Я вспомнил, как Марта мне говорила: «В тебе пропал священник». Как странно мы выглядим в чужих глазах! Я был уверен, что навсегда покончил со служением долгу в колледже св. Пришествия — кинул его, как игорную фишку на церковное блюдо для пожертвований. Я считал себя не только неспособным любить — многие неспособны любить, — но даже неспособным грешить. В моей жизни не было ни взлетов, ни падений — только огромная равнина, по которой я шагал и шагал в бесконечную даль. В свое время я мог избрать другую дорогу, но теперь уже слишком поздно. В детстве отцы св. Пришествия говорили мне, что одно из испытаний веры в том, готов ли ты за нее умереть. Так думал и доктор Мажио. Но за какую веру умер Джонс?

И неудивительно, что в ту ночь мне приснился Джонс.
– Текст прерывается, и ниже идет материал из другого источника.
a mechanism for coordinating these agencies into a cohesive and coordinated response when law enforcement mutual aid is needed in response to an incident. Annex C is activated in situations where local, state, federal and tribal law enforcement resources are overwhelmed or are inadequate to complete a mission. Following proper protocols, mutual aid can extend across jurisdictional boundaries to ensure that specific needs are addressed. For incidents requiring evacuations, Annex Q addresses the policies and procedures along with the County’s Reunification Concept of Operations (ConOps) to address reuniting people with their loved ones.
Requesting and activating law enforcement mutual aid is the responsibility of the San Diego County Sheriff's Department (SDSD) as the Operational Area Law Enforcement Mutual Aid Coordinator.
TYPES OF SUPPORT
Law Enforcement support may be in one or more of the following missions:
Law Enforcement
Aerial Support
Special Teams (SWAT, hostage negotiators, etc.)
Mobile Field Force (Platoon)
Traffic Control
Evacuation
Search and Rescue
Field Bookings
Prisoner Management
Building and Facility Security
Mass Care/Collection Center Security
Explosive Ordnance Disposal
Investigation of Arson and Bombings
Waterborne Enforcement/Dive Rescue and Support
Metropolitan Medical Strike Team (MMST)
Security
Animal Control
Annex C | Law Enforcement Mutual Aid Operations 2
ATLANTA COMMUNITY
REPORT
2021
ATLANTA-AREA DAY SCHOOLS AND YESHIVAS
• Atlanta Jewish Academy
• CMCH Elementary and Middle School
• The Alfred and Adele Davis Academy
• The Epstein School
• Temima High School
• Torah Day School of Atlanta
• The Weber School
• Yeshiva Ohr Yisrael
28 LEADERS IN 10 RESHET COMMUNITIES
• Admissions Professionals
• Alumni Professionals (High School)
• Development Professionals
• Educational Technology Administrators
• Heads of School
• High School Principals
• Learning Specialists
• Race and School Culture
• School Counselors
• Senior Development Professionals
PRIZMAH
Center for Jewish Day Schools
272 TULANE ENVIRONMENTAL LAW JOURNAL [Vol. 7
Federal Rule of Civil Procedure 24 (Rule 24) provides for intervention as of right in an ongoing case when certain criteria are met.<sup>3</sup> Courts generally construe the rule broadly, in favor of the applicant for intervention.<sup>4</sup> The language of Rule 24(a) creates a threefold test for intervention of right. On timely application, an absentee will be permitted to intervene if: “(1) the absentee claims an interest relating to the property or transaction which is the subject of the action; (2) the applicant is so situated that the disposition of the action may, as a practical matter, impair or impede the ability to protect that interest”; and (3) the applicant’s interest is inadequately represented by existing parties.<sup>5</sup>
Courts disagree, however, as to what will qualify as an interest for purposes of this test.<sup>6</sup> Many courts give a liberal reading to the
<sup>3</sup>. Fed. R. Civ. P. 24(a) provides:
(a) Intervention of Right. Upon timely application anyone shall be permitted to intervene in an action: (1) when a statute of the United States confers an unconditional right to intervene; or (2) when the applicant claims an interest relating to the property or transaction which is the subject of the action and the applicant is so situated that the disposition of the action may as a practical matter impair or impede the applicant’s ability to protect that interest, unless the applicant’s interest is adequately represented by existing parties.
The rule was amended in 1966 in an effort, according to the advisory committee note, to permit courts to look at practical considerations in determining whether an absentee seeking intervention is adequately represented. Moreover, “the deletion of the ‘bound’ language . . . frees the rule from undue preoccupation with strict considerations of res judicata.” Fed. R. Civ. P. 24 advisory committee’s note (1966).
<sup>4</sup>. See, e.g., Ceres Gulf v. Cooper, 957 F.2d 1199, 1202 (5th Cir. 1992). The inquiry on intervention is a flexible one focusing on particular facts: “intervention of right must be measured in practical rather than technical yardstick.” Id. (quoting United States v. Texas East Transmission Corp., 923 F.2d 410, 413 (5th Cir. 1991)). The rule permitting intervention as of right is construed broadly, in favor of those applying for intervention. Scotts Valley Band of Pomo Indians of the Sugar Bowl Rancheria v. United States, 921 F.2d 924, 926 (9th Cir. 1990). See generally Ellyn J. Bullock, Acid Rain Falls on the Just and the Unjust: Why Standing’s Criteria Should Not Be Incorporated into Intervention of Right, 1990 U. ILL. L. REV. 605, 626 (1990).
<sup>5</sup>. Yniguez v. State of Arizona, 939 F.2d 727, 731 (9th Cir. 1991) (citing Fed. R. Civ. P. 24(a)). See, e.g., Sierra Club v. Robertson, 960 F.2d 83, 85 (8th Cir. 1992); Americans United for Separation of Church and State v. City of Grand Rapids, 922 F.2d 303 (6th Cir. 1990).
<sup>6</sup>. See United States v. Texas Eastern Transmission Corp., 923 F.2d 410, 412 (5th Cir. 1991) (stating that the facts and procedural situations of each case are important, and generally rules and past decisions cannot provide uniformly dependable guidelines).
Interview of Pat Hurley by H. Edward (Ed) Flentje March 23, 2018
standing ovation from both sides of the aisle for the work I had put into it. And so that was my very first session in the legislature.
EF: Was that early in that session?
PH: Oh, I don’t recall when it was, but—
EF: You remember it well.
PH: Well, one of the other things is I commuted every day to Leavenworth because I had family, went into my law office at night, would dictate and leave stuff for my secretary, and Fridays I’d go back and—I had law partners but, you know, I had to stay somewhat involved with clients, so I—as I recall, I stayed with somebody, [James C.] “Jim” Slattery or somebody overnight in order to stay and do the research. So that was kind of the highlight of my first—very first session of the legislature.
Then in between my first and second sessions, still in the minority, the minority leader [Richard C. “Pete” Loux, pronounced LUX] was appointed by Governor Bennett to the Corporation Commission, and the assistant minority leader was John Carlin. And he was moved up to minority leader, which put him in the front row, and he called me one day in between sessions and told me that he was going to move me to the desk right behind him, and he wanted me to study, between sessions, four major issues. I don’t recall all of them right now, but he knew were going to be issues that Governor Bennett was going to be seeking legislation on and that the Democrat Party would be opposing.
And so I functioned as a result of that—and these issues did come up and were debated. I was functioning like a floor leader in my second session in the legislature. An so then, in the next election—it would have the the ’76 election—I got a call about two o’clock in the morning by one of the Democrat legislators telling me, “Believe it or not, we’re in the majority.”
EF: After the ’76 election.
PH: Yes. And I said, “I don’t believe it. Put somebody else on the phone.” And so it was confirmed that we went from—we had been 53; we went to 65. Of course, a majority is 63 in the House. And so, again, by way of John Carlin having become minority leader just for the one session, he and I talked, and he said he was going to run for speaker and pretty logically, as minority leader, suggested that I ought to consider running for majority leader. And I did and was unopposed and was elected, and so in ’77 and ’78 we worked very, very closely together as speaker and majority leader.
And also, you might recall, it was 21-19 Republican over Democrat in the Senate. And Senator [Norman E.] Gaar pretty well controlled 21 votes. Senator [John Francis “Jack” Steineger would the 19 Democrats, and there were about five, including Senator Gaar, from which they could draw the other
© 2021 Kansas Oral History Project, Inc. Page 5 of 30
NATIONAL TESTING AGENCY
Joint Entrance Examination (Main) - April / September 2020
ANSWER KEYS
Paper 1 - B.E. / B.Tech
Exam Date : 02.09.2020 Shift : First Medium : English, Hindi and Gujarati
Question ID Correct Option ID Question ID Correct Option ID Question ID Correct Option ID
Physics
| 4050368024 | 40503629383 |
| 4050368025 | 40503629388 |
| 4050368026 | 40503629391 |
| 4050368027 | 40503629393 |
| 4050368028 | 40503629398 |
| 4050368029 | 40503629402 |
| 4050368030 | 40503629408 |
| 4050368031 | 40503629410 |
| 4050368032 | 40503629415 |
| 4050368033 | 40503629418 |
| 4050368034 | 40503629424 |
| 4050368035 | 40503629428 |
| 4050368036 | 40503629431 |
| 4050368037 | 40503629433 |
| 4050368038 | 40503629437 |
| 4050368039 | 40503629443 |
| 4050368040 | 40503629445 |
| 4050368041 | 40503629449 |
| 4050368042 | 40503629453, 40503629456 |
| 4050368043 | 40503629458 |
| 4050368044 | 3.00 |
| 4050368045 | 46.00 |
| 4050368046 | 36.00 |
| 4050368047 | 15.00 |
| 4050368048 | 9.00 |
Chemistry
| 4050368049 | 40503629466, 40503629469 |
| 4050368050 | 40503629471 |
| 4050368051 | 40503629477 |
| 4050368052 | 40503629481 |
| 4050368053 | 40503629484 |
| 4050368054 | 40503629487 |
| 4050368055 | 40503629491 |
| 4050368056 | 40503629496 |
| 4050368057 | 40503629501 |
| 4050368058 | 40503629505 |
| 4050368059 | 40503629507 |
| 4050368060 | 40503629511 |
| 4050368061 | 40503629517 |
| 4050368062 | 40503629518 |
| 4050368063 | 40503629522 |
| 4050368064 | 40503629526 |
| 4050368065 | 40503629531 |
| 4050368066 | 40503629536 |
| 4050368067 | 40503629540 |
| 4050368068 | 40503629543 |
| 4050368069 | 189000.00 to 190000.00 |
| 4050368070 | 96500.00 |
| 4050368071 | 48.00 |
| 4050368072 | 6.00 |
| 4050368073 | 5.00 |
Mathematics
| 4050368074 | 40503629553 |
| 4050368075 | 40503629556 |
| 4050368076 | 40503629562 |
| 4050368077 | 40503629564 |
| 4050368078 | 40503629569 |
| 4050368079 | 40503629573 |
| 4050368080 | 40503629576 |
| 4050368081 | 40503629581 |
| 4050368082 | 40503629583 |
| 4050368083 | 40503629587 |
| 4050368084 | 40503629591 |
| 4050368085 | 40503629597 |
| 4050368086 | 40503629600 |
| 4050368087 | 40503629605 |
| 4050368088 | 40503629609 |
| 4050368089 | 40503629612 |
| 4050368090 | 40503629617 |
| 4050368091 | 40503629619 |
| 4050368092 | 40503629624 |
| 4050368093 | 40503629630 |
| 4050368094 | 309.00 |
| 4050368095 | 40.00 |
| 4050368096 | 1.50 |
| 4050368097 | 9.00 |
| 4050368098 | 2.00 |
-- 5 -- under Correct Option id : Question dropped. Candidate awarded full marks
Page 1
Он лежал рядом со мной на высохшей равнине среди голых скал и говорил:

— Не просите меня найти воду. Я не могу. Я устал, Браун, устал. После семисотого представления я иногда забываю свои реплики, а их у меня всего две.

Я сказал ему:

— За что вы умираете, Джонс?

— Такая уж у меня роль, старик, такая у меня роль. Но в ней есть забавная реплика. Слышали бы вы, как хохочет весь зал, когда я ее произношу. Особенно дамы.

— Что же это за реплика?

— В том-то и беда, что я ее забыл.

— Джонс, вы должны ее вспомнить.

— Вспомнил. Я должен сказать — вы только поглядите на эти проклятые камни! — «Подходящее местечко!» — и все хохочут до упаду. Тогда вы говорите: «Для чего? Чтобы задержать этих ублюдков?» — А я отвечаю: «Нет, совсем для другого».

Меня разбудил телефонный звонок, я проспал. Насколько я мог понять, звонил мистер Фернандес — он вызывал меня для исполнения моих новых обязанностей.